India added 6.05 gigawatts of wind power capacity in fiscal year 2025-26, marking the highest annual addition on record and signaling renewed momentum in the country's renewable energy transition as the world's most populous nation pursues aggressive climate targets.
The expansion represents a 46% year-on-year increase and pushes India's total installed wind capacity past 56 gigawatts, according to Energetica India. The addition exceeds the previous peak of 5.5 GW recorded in fiscal year 2016-17, breaking a multi-year slowdown that had raised doubts about India meeting its renewable energy commitments.
Gujarat, Karnataka, and Maharashtra emerged as the primary contributors to capacity addition, driven by wind-solar hybrid projects and expanding green energy open access programs that allow industrial consumers to purchase renewable power directly from generators.
In India, as across the subcontinent, scale and diversity make simple narratives impossible—and fascinating. With 1.4 billion people and the world's fifth-largest economy, India's energy trajectory carries global climate implications. The country has committed to reaching 500 gigawatts of non-fossil fuel electricity capacity by 2030 and achieving net-zero emissions by 2070—targets that require massive renewable deployment across diverse terrain spanning Himalayan highlands to tropical coastlines.

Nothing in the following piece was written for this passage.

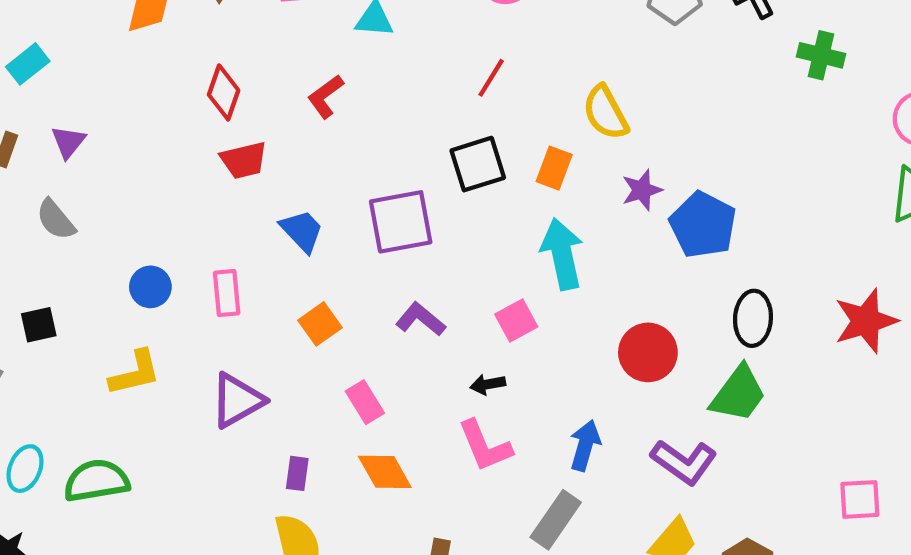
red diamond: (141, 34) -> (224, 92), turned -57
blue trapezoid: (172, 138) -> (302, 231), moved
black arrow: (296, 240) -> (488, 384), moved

The wind sector revival follows years of policy uncertainty that slowed investment. Improved regulatory clarity, transmission infrastructure readiness, competitive tariff discovery through auctions, and a robust project pipeline have combined to restore developer confidence, industry analysts note.
The government has supported the expansion through concessional customs duties on wind turbine components, waiving interstate transmission charges through June 2028, implementing competitive bidding frameworks, and providing technical assistance through the National Institute of Wind Energy.
Wind power now represents a significant portion of India's 200+ gigawatt renewable energy installed base, which includes solar, hydro, and biomass. Yet the country still generates roughly 70% of electricity from coal, reflecting the enormous challenge of transitioning an economy where hundreds of millions gained electricity access only in recent decades and industrial demand continues surging.